« La géographie est une science éminemment politique. Elle donne aux élèves des clés pour comprendre le monde, un monde mouvant, aux enjeux complexes, contradictoires entre économie, social et politique ». A l’occasion d’une séquence sur le prolongement du TGV vers l’Espagne, Fanny Biet, professeure d’histoire géographie au lycée Rosa Parks de Montgeron (Essonne), organise un véritable débat citoyen, retransmis sur Twitter, sur une question géographique. Une géographie prospective qui donne du sens aux enseignements, ancre les notions et fait saisir par les élèves la complexité des décisions d’aménagement et le rôle qu’y tiennent les citoyens.
Faut-il prolonger le TGV de Bordeaux à l’Espagne ?
« Je suis originaire du sud-ouest et c’est une région formidable que j’utilise souvent pour mes cours de géographie ». Voilà une bonne raison pour introduire auprès d’une classe de première Es une séquence sur le prolongement de la ligne TGV de Bordeaux à l’Espagne. « J’ai aussi des élèves qui font de la planche à Hossegor. Et la forêt des Landes, sur le trajet de la voie ferrée, c’est un enjeu qui parle à tous ». En cours les élèves ont vu les effets de l’arrivée du TGV à Bordeaux et les notions liées aux flux. Ce qui prépare la séquence sur le prolongement du TGV.
« Je démarre avec un argumentaire proposé par le manuel Magnard qui oppose le président du conseil régional d’Aquitaine et une association écologiste sur ce projet de prolongement. Je leur demande de lire les textes et de repérer les arguments », explique F Biet. Ils ont alors trois jours pour se préparer au grand débat.

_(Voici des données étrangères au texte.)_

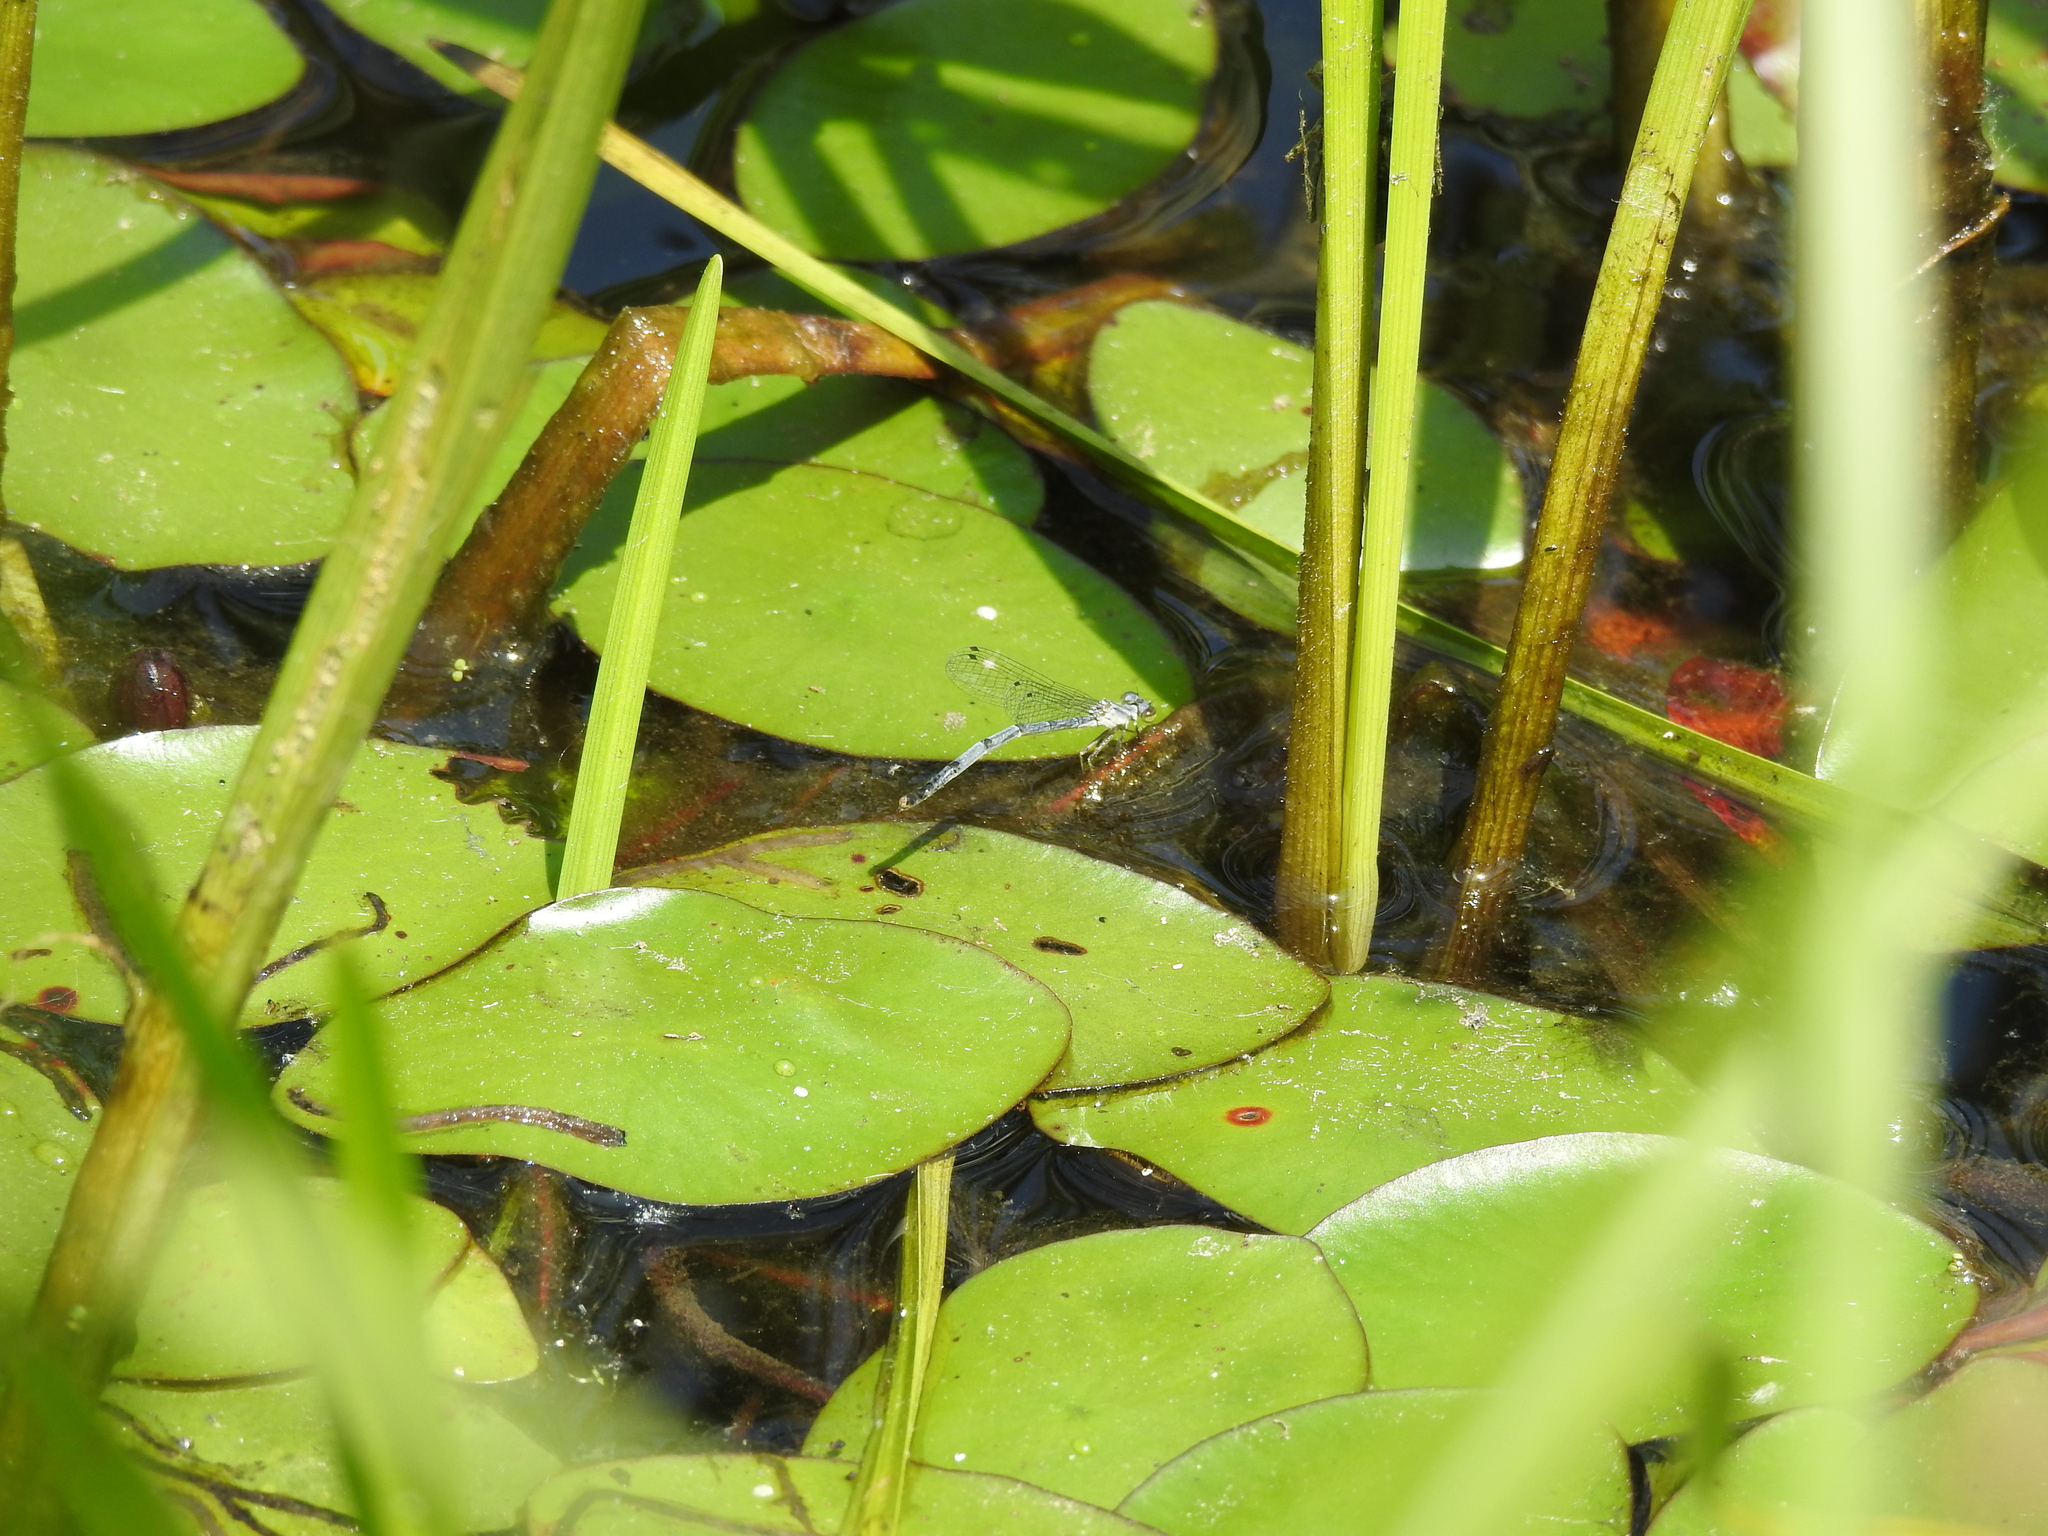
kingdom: Animalia
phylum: Arthropoda
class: Insecta
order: Odonata
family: Coenagrionidae
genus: Ischnura
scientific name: Ischnura verticalis
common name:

Un débat qui montre la complexité des décisions d’aménagement
La séquence de cours suivante est totalement consacrée au débat. F Biet distribue les rôles aux élèves. Une dizaine de groupes prépare un argumentaire précis en fonction de l’identité que le groupe endosse. Les élèves peuvent se retrouver maire d’une commune rurale ou de Dax ou Hossegor. Trois groupes représentent des habitants différents : un télétravailleur dont l’employeur est à Paris, une lycéenne de terminale de Dax, un agriculteur bio. Trois prennent l’identité de patrons d’entreprises plus ou moins impactées par la ligne. Il y aussi place pour un militant écolo ou la petite fille d’un espagnol de la Retirada qui a gardé des liens avec l’Espagne. D’autres élèves sont modérateurs ou secrétaires. Et une petite équipe doit animer le compte Twitter de la classe pour y répercuter le débat.
La classe est réaménagée avec au centre les 11 débatteurs assistés chacun de deux assistants. « C’est important de développer leur capacité à débattre », estime F Biet. « Avec leur smartphone ils vont trouver des arguments en fonction de leur rôle. Mais ils doivent aussi apprendre à écouter, à ne pas couper, à utiliser les arguments des autres pour faire passer leurs idées ».
Argumenter et écrire sur Twitter
« Les élèves apprennent à être réactifs et pas seulement à trouver des arguments », explique F Biet qui juge cette compétence intéressante pour les TPE. La trace écrite finale est préparée par les secrétaires de séance. C’est l’occasion de reprendre les notions vues en cours.
Et Twitter dans tout cela ? « La moitié de l’année en EMC on traite des médias . Il me semble intéressant qu’ils en utilisent un », explique F Biet. « Les élèves étaient très contents. Ils ont du imaginer un processus pour valider les tweets entre les 6 tweetos (compte @RosaParks91) et surtout apprendre à rédiger les tweets. Ils étaient très heureux d’avoir une réaction ».
Pour une géographie citoyenne
Pourquoi un débat en géographie et pas seulement un cours ? « La géographie est une science éminemment politique. Elle donne aux élèves des clés pour comprendre le monde, un monde mouvant, aux enjeux complexes, contradictoires entre économie, social et politique », nous dit F Biet. « Le débat rend compréhensibles des notions qui peuvent sembler lointaines et ça aide à apprendre. Et il y a un enjeu de citoyenneté. Notre métier est beau car on forme des jeunes à penser qu’ils auront du pouvoir comme citoyens. Et les projets d’aménagement en sont un bon exemple ».
Pour F Biet, la géographie prospective , comme cette séquence, met les élève en situation active et leur fait toucher du doigt la complexité du monde. « Cette géographie leur donne une grille de compréhension du monde avec ses enjeux complexes, mouvants et contradictoires. Il est important que les élèves voient que les citoyens sont des acteurs et que les décisions politiques sont difficiles à prendre ».
Ne le répétez pas , mais, citoyenne du sud-ouest, Fanny Biet serait plutôt pour le prolongement de la ligne TGV. « Je pense aux habitants de Dax et aux lycéennes qui comme mes élèves doivent penser à leur avenir universitaire ».